#### Problem:
The exercise asks you to copy every line below in which "middle" appears.
== Segment start ==
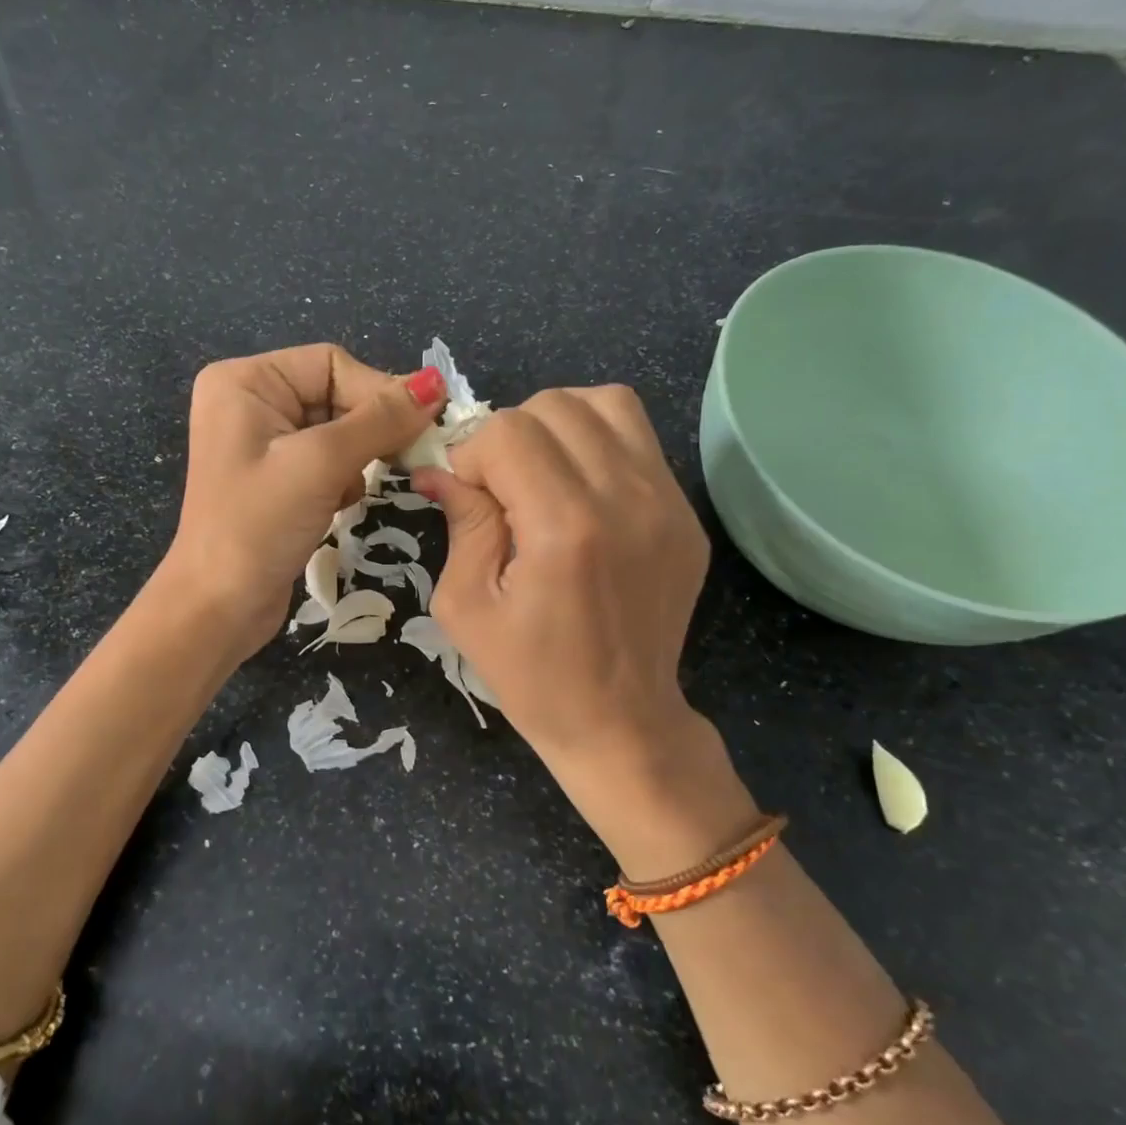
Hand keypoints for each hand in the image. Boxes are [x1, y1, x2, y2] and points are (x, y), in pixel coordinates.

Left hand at [165, 344, 444, 655]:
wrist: (219, 607)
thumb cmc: (258, 525)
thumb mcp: (321, 464)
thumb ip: (380, 420)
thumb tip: (436, 383)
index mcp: (245, 381)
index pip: (332, 364)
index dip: (379, 391)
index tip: (421, 426)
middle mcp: (250, 402)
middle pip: (336, 395)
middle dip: (367, 431)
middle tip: (403, 459)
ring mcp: (262, 443)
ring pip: (338, 431)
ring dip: (356, 460)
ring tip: (347, 492)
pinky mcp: (276, 479)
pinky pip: (326, 461)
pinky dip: (343, 480)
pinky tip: (336, 507)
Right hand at [414, 389, 752, 869]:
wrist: (622, 721)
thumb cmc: (532, 677)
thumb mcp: (467, 607)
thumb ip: (461, 522)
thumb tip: (440, 468)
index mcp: (565, 529)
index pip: (509, 431)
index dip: (472, 453)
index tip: (466, 494)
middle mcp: (625, 499)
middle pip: (555, 406)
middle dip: (510, 435)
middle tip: (500, 487)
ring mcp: (667, 502)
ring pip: (604, 403)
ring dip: (558, 425)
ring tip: (540, 473)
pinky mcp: (686, 513)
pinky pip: (639, 438)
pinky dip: (597, 443)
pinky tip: (579, 490)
== Segment end ==
#### Task solution:
middle mcp: (250, 402)
middle pip: (336, 395)
middle dip: (367, 431)
middle tip: (403, 459)
middle mcp: (625, 499)
middle pip: (555, 406)
middle dip: (510, 435)
middle tip: (500, 487)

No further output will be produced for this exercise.